Évidemment, c’est intéressant mais aussi crucial, et je pense que n’importe quel scientifique pourrait faire le même type de réponse. Au niveau du grand public, c’est important de faire en sorte qu’on puisse transmettre un minimum de connaissances et de culture dans un contexte actuel où la désinformation est omniprésente.

Cela se fait y compris sur des sujets qui n’ont pas l’air d’être à très fort enjeu, comme l’eau et l’hydrologie. Nous ne sommes pas en train de parler de sujets politiques sensibles, mais malgré tout, je pense qu’il est important de faire en sorte qu’on n’ait pas une fausse idée de ce que sont l’évolution des phénomènes naturels, par exemple, en contexte de changements climatiques et de pression humaine.

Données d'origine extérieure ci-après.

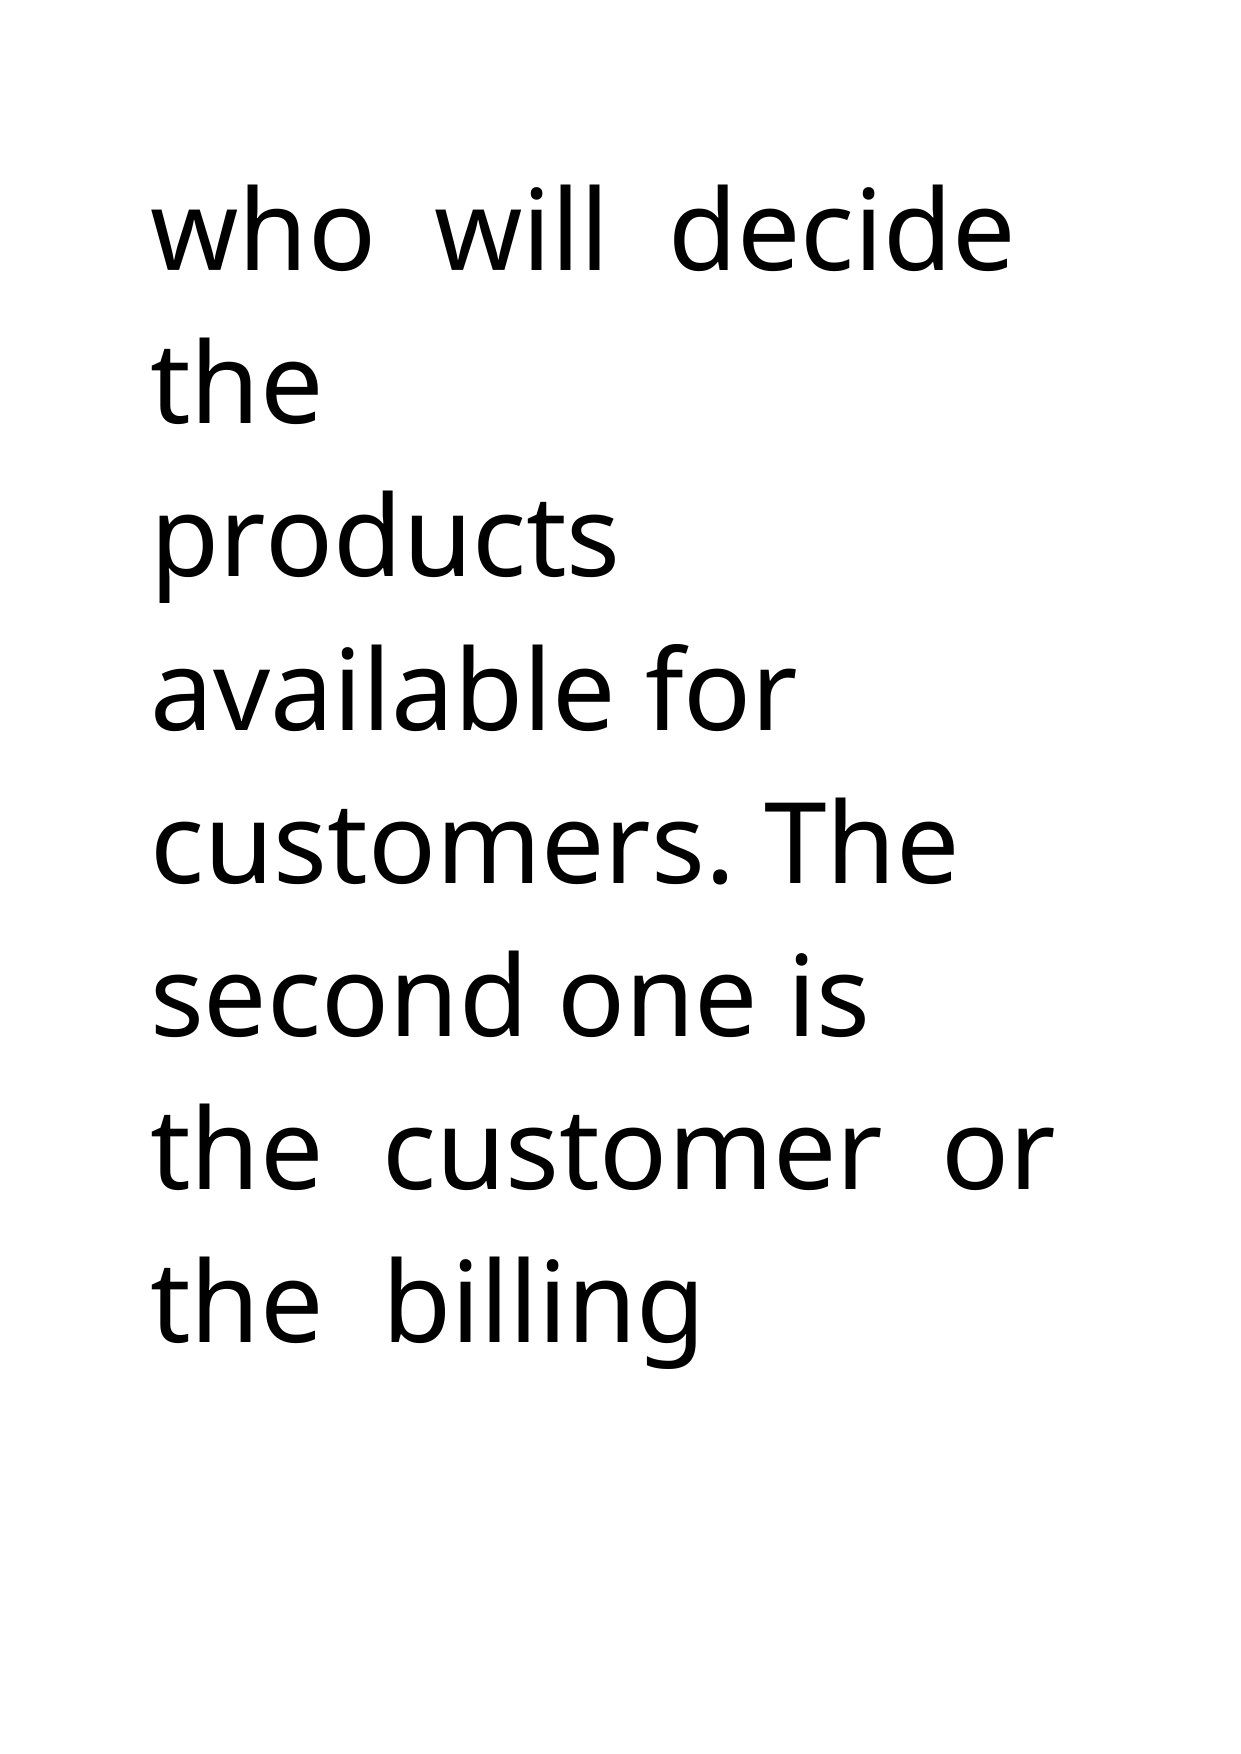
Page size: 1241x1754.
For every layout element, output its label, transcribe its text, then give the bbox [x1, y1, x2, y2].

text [150, 1069, 1090, 1376]
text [150, 150, 1090, 456]
text products available for customers. The second one is [150, 456, 1090, 1069]
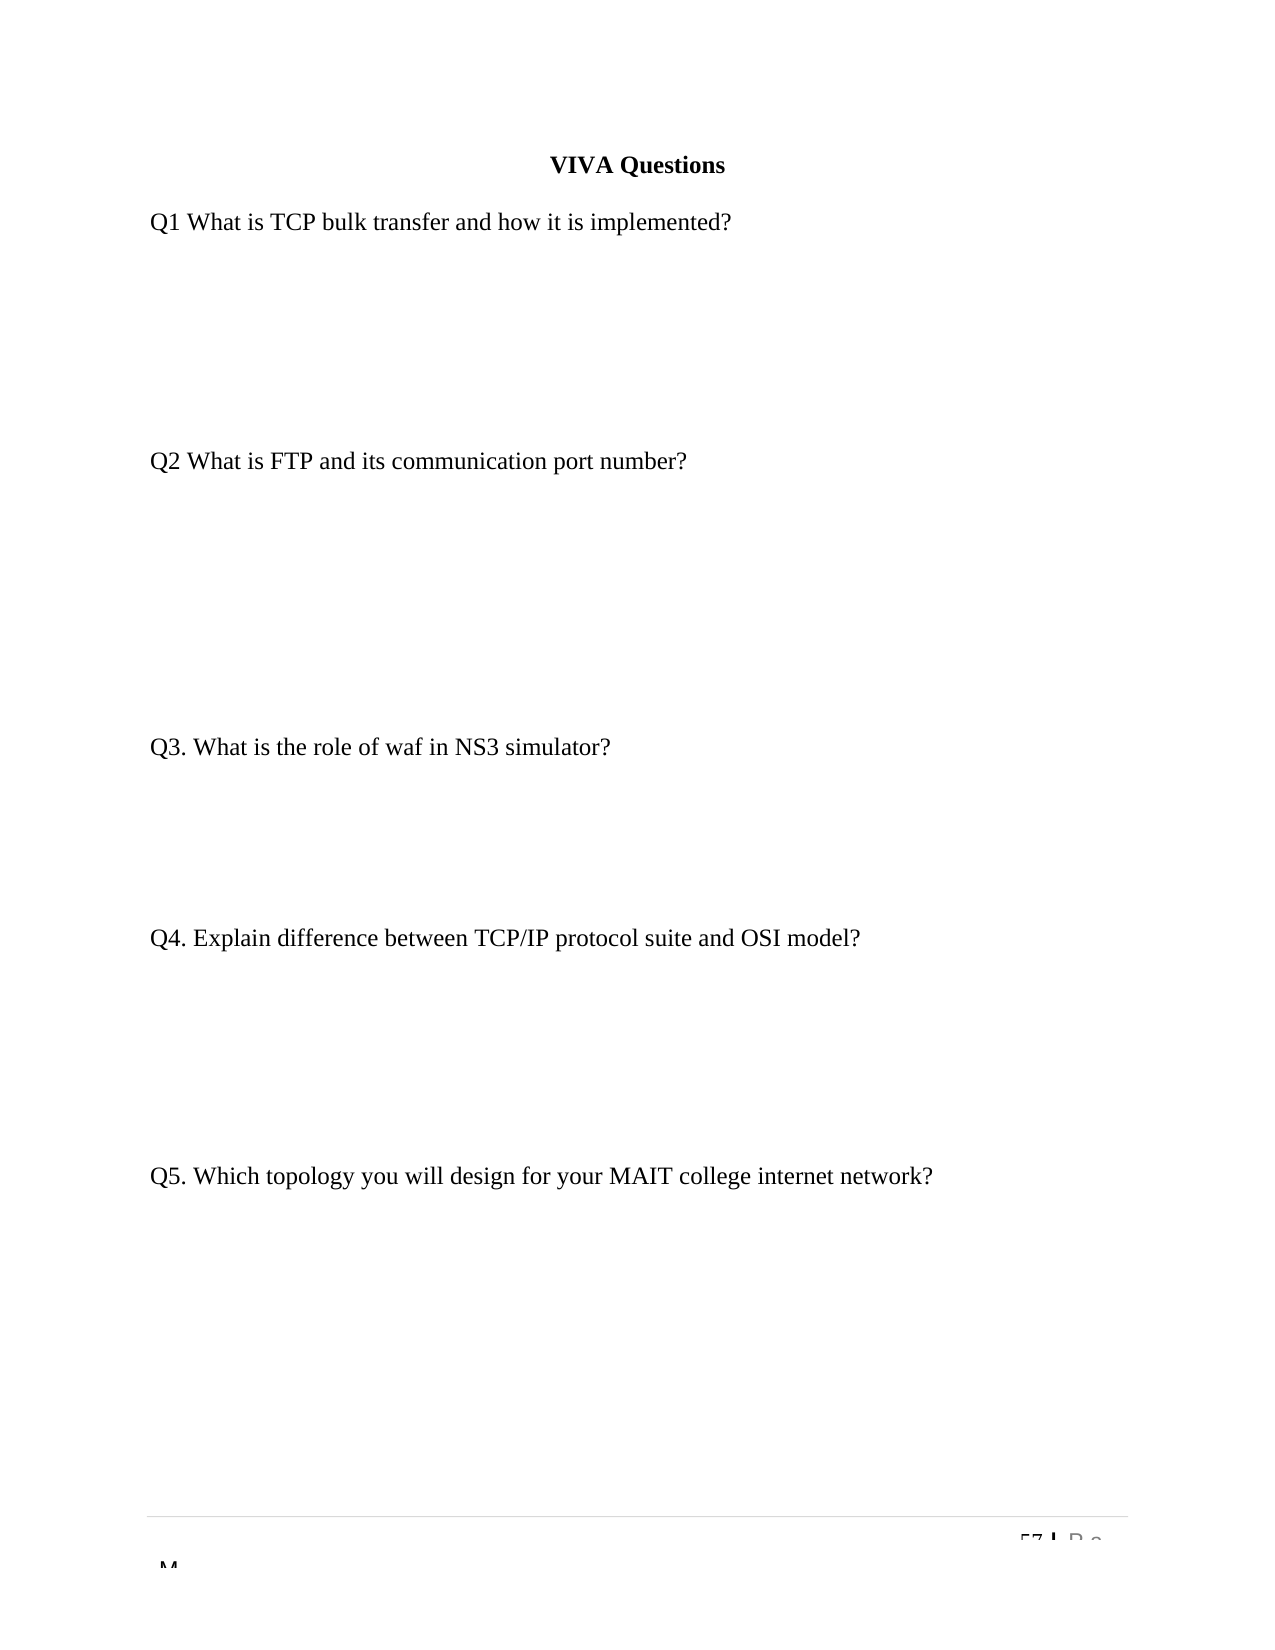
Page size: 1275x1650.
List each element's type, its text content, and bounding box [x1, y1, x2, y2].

text Q3. What is the role of waf in NS3 simulator? [150, 732, 1212, 761]
text Q4. Explain difference between TCP/IP protocol suite and OSI model? [150, 923, 1212, 951]
subtitle VIVA Questions [348, 150, 927, 179]
text Q2 What is FTP and its communication port number? [150, 446, 1212, 474]
text Q5. Which topology you will design for your MAIT college internet network? [150, 1161, 1212, 1190]
text Q1 What is TCP bulk transfer and how it is implemented? [150, 207, 1212, 236]
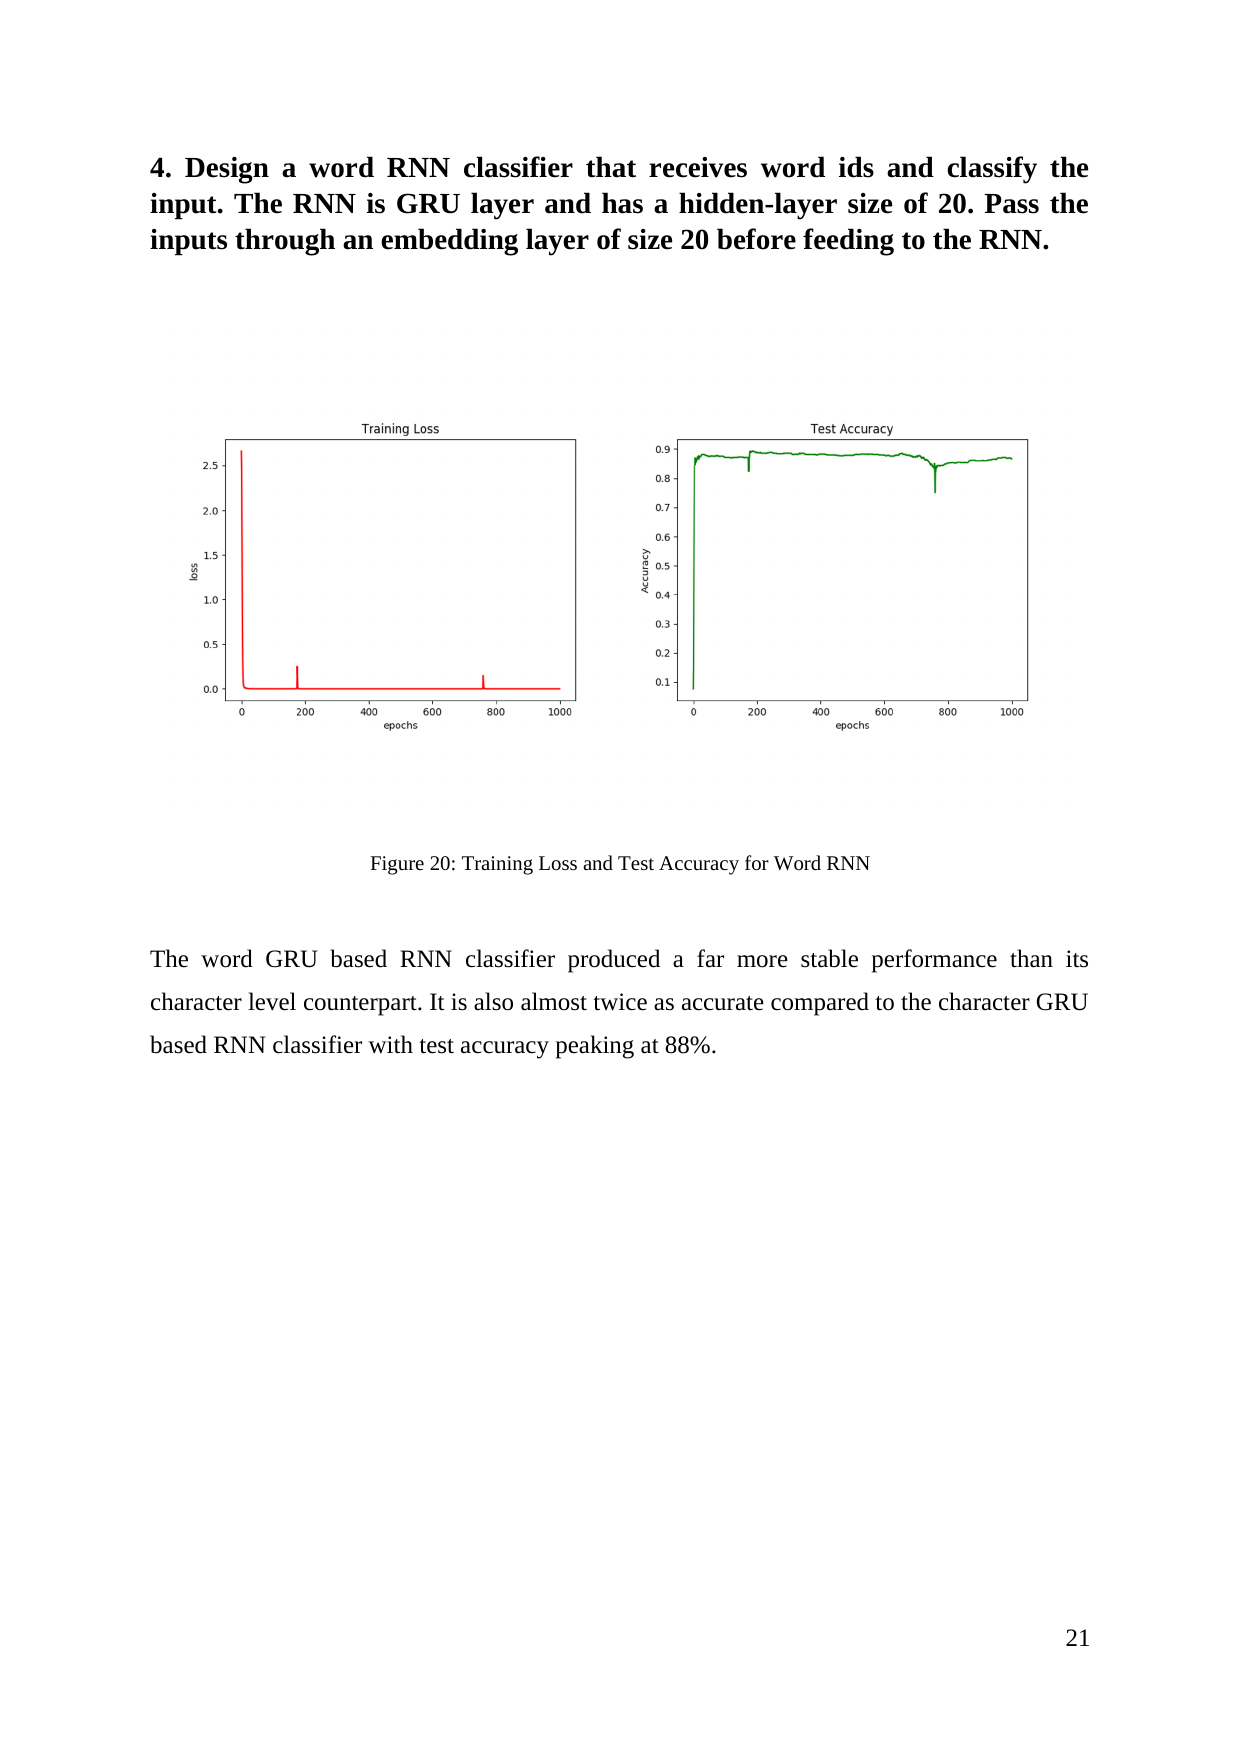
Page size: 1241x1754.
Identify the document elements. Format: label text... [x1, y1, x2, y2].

text The word GRU based RNN classifier produced a far more stable performance than its character level counterpart. It is also almost twice as accurate compared to the character GRU based RNN classifier with test accuracy peaking at 88%. [150, 944, 1090, 1059]
subtitle 4. Design a word RNN classifier that receives word ids and classify the input. The RNN is GRU layer and has a hidden-layer size of 20. Pass the inputs through an embedding layer of size 20 before feeding to the RNN. [150, 150, 1090, 256]
picture [150, 303, 1091, 833]
text Figure : Training Loss and Test Accuracy for Word RNN [150, 851, 1090, 875]
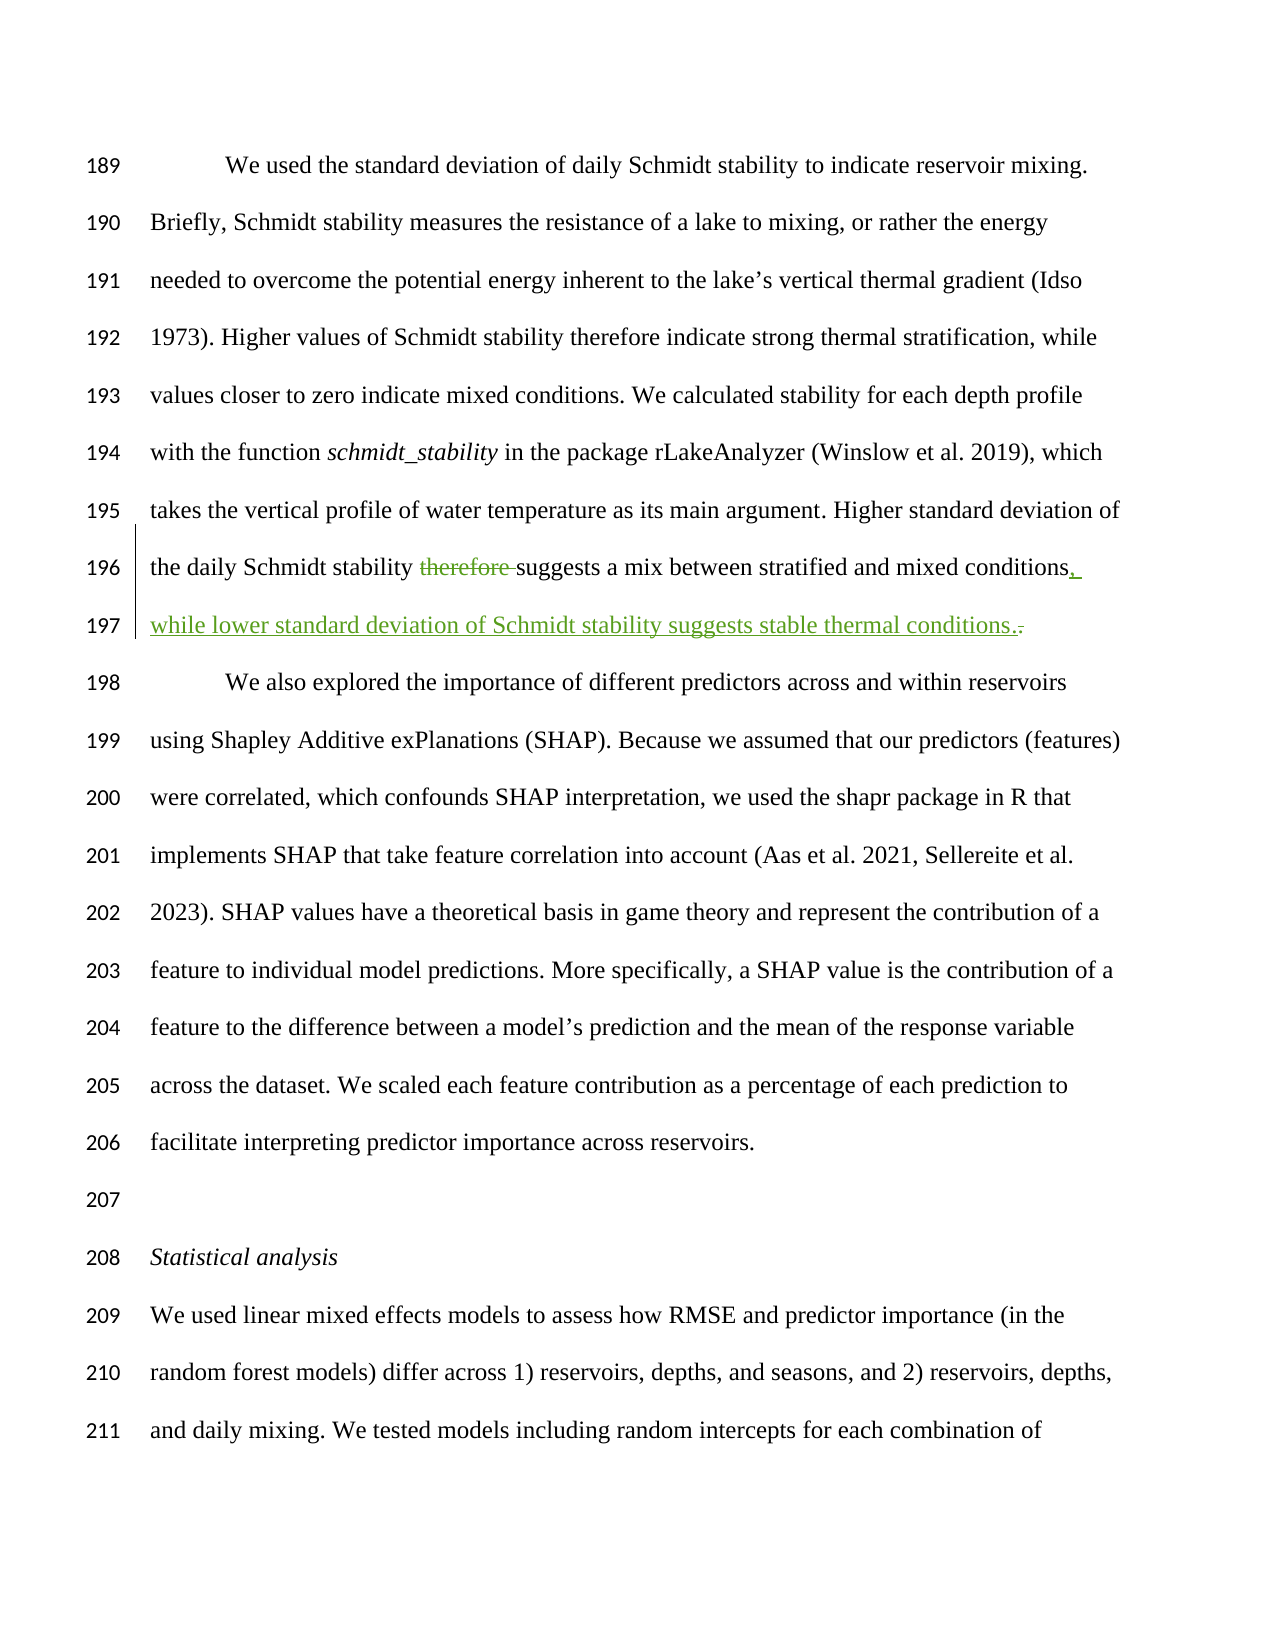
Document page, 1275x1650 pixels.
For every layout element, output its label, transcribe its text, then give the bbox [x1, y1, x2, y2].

Pour arriver à bien appréhender ce genre de problématiques, c’est important de connaître, si on parle de ressources en eau, un maximum de choses sur les phénomènes naturels du cycle de l’eau, en l’occurrence sur les précipitations, leur origine et leur devenir. Cela permet d’avoir une meilleure appréhension des différents problèmes associés à la ressource en eau. Quand on sait comment cela fonctionne, on a un regard un peu plus critique sur ce qu’on entend dire de part et d’autre. Absolument tout ce qui peut éduquer, cultiver et amener de la connaissance à tout le monde est bon à prendre.